The Core Challenge to Faith

Share:

To distinguish theology from ideology, I need to start where our faith is most insistent: our belief that God loves this world and its people. We believe the Creator loves the creation and has committed to its life and well-being. Moreover, God makes covenants and remains faithful to them even when the human partners in those covenants do not. So committed is God to these covenants that God no longer accepts a future (for God’s Self) without the covenant people. These are bold assertions, and the objections to them are many. The academic objections can take care of themselves as discussion continues. The existential protests against such a gospel come from human suffering and degradation that fly in the face of our assertions that God loves the world and wills its well-being and wholeness. This coming Sunday’s sermon on just this idea, not yet written, is called, “You Couldn’t Prove It by Me.”

These conflicts between our gospel and actual human experience we must not be dismissed or rationalized by making our belief ideological. To be faithful, we must stick with both the God who loves and the people whose lives belie that claim. To walk away from either is faithless, but strange as it may sound, the greater betrayal of God is to walk away from the world and its people.

Christian faith is incarnational: that is, we encounter God’s grace, God’s faithful love and mercy, in person – in flesh and blood.
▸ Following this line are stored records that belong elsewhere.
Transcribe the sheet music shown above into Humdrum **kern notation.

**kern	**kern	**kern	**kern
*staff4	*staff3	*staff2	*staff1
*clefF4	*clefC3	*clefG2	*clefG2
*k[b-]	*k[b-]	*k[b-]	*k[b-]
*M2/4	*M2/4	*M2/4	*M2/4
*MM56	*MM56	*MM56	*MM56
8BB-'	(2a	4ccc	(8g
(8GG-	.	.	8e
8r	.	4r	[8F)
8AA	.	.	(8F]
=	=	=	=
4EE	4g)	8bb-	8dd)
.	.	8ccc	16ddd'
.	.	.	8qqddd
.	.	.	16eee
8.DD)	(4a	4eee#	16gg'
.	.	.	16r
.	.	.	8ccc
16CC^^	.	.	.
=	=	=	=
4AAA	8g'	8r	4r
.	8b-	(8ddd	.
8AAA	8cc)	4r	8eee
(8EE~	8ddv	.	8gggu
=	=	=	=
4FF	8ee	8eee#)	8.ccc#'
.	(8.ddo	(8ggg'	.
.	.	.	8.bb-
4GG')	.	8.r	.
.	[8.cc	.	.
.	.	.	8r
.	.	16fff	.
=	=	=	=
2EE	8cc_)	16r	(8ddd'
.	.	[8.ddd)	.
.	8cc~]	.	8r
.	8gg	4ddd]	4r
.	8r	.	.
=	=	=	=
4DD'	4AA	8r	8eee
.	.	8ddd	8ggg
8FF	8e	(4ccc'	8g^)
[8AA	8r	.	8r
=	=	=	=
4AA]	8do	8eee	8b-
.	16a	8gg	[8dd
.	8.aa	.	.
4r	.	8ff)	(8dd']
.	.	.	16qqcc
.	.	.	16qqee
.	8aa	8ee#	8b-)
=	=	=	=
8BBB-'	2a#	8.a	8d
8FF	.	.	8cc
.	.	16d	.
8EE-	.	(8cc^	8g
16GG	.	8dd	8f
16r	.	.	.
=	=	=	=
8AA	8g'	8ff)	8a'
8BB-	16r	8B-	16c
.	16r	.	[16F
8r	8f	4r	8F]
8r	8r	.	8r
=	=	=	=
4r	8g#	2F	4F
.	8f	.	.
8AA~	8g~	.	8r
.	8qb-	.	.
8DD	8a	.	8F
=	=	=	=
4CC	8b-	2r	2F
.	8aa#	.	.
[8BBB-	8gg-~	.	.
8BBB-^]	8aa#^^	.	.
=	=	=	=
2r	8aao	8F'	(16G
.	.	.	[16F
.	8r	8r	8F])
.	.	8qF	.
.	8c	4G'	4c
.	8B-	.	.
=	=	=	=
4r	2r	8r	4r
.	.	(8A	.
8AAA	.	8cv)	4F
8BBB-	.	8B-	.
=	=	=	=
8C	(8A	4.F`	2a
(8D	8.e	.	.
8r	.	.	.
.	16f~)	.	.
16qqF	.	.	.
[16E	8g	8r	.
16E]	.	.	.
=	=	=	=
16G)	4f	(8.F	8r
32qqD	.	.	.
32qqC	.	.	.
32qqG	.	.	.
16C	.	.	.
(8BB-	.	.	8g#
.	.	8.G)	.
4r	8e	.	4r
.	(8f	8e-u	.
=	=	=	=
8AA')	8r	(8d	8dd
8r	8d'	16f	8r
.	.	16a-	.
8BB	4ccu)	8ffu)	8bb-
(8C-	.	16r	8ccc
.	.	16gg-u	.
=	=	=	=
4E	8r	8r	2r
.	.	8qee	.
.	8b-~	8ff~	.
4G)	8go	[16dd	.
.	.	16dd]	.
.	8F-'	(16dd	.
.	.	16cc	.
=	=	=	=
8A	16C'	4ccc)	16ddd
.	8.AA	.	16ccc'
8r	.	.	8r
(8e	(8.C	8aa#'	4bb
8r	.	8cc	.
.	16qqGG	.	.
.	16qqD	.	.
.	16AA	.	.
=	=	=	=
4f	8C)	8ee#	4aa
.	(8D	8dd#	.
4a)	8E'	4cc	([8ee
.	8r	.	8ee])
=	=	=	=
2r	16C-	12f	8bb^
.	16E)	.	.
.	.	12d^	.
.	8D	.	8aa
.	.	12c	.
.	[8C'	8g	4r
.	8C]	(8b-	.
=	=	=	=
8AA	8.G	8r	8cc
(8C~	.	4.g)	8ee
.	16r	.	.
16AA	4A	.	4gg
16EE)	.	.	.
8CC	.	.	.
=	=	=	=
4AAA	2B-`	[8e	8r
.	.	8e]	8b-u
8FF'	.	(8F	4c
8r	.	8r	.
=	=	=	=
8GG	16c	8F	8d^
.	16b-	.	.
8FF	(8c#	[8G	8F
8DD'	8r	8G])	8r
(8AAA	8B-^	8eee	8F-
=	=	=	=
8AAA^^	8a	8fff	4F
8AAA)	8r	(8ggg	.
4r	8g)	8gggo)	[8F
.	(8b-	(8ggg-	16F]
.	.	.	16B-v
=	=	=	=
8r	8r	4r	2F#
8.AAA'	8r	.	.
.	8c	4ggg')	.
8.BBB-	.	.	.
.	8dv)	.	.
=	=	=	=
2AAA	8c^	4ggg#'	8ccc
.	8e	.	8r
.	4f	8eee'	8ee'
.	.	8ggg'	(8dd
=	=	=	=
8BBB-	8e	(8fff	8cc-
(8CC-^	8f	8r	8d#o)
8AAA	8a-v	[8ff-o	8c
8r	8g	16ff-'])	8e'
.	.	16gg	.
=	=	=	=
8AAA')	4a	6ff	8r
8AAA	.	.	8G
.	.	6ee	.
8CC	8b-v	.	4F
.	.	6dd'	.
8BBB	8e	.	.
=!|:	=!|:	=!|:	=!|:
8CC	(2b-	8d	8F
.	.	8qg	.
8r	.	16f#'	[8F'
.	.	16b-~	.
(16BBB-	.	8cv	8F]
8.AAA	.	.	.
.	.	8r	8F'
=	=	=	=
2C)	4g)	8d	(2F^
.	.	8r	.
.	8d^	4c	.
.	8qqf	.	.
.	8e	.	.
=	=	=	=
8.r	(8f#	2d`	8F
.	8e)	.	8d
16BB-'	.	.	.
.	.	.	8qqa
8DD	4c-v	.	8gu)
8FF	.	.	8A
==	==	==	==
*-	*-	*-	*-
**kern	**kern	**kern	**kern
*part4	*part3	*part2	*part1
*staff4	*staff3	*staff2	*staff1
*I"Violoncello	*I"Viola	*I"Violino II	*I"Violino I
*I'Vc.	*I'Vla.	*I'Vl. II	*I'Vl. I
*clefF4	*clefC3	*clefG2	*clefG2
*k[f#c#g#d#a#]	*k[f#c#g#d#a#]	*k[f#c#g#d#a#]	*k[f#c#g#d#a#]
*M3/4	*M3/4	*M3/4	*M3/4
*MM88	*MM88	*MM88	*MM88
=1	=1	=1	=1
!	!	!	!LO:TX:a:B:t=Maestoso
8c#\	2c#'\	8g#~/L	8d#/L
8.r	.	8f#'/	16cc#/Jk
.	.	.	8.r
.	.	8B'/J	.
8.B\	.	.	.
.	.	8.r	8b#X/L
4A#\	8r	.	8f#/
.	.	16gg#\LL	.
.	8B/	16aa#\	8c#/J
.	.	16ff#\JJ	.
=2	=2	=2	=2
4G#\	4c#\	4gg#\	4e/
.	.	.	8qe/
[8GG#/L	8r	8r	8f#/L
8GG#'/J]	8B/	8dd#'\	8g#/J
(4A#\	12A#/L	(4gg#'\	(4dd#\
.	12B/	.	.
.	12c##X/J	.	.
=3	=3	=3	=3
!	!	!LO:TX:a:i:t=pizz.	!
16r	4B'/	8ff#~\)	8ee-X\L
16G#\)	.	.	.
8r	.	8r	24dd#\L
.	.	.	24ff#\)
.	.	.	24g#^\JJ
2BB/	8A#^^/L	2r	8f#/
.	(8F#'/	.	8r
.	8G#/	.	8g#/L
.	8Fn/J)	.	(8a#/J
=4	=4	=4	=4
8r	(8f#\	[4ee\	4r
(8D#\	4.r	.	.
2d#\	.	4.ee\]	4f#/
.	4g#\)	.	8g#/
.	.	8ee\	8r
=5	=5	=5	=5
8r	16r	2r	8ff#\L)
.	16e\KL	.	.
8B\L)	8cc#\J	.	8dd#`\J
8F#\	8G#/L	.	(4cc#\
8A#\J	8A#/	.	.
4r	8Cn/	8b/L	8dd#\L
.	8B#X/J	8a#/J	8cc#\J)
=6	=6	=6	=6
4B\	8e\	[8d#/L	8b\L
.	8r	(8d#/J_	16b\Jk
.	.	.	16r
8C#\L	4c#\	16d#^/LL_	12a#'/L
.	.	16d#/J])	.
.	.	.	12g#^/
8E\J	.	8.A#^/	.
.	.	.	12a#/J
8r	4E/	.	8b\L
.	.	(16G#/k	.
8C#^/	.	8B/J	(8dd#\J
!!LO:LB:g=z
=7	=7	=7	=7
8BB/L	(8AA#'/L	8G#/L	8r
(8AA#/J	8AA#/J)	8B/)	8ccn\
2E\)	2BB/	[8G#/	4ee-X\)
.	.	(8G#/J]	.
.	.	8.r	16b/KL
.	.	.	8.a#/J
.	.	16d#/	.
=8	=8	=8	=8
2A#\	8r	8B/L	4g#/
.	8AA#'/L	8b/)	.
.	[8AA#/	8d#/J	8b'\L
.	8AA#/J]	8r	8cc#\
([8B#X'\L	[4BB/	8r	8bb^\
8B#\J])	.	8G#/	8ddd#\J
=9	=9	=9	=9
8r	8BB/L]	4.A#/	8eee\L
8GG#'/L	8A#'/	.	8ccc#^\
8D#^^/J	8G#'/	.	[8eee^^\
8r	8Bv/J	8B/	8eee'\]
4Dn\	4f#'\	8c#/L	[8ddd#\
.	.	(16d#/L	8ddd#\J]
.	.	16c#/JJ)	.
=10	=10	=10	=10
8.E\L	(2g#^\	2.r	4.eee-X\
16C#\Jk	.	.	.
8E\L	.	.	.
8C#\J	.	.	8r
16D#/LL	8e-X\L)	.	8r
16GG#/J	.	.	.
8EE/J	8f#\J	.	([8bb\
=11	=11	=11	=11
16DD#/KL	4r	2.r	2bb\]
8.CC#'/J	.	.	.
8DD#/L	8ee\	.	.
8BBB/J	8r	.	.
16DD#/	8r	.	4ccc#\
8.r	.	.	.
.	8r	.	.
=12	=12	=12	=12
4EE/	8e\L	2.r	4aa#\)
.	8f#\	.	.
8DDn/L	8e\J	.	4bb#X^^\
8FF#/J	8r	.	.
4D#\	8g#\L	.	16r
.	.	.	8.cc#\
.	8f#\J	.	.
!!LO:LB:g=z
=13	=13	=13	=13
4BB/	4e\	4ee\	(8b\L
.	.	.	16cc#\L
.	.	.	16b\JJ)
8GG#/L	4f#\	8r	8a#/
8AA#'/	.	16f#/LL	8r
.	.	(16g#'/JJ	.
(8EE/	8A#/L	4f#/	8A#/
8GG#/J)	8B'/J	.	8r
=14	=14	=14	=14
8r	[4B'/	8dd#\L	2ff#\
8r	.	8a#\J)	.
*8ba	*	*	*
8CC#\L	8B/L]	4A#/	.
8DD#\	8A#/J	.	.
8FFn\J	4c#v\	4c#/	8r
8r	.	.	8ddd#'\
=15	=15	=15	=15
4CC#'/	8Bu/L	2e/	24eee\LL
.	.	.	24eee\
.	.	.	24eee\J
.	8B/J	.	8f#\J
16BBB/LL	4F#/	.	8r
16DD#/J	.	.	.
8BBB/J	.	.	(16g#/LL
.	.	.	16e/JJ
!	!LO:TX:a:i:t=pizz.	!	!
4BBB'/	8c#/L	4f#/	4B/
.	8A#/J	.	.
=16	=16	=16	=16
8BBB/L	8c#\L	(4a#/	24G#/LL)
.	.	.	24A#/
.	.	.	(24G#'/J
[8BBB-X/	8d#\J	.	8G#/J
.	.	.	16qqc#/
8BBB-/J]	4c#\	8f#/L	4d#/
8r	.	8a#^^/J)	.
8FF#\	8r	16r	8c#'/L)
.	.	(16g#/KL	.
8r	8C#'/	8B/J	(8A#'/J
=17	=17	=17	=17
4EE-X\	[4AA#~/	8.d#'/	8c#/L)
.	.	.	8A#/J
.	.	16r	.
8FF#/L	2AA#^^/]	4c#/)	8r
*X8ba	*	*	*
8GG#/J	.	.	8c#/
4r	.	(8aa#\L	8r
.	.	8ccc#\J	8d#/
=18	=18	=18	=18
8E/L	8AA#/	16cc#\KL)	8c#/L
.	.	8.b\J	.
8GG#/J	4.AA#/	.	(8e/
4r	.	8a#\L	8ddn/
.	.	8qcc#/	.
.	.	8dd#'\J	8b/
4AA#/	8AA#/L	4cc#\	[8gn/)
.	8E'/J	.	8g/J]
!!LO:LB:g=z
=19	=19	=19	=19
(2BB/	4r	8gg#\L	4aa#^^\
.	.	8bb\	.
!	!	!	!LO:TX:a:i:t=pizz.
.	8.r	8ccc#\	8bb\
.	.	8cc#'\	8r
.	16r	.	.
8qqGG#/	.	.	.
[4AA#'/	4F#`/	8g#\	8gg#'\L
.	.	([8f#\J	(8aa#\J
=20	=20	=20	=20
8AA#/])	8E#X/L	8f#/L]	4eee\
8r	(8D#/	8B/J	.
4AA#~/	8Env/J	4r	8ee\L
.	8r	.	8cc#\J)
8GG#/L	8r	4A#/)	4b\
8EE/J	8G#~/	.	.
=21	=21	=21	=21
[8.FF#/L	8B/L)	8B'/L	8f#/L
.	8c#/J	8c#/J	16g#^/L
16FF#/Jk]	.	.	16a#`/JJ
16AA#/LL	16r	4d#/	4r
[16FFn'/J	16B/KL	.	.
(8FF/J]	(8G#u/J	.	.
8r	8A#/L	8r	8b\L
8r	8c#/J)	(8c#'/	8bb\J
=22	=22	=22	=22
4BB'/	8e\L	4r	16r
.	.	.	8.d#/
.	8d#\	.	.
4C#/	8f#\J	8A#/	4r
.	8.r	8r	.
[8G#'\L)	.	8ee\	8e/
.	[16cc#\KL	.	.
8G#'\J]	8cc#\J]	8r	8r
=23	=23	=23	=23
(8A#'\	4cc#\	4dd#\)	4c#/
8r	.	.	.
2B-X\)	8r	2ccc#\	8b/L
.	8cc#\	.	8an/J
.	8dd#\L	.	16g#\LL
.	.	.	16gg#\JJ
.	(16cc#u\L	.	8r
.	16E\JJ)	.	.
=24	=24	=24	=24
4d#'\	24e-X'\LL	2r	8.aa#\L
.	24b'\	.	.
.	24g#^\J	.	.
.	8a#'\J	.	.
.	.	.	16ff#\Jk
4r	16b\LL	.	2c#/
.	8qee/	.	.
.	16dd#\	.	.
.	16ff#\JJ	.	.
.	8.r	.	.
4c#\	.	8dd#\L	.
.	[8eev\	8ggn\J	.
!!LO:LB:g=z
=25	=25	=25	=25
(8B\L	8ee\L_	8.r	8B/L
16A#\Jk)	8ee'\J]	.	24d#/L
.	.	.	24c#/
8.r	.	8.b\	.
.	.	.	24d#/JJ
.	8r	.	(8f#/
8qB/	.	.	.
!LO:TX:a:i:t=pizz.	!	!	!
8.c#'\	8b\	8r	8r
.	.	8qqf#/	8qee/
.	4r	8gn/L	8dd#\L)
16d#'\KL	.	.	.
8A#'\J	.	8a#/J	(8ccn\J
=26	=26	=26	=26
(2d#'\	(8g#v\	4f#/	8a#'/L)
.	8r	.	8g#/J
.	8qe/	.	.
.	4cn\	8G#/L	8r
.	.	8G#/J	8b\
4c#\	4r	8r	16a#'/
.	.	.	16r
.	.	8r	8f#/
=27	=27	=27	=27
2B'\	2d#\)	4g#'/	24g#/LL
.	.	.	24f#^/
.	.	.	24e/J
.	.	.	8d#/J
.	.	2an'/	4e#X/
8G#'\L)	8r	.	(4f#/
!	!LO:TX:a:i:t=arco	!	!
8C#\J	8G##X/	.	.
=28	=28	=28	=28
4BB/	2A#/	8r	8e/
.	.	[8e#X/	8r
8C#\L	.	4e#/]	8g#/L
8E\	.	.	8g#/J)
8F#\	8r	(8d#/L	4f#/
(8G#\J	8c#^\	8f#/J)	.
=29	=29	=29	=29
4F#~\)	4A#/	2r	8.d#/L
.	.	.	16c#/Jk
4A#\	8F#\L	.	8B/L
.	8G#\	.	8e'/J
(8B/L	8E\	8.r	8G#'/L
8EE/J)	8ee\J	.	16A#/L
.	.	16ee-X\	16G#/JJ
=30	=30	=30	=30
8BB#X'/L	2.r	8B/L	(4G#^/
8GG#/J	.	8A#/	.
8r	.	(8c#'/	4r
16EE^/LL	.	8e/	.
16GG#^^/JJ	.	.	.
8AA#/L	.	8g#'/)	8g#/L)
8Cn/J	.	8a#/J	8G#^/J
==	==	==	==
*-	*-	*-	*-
Just so, we understand ourselves as sent to represent God’s grace, however feebly, in person – in our own flesh and blood relationships and dealings with other people. To be faithful, the church needs to immerse itself in the world, in the conditions of life that belie the love of God.

When theology hardens into ideology, it begins to see people’s sufferings as problems, not to solve, relieve, or even sympathize with, but to explain and thereby justify. The explanations take one of two forms: blame the victim or dismiss the suffering as either inconsequential in the grander scheme of God’s plan or somehow mysteriously beneficial. In either form, the explanation invalidates the suffering person’s complaint against life and God. Real theology does not dismiss or invalidate suffering’s protest. Ideology does.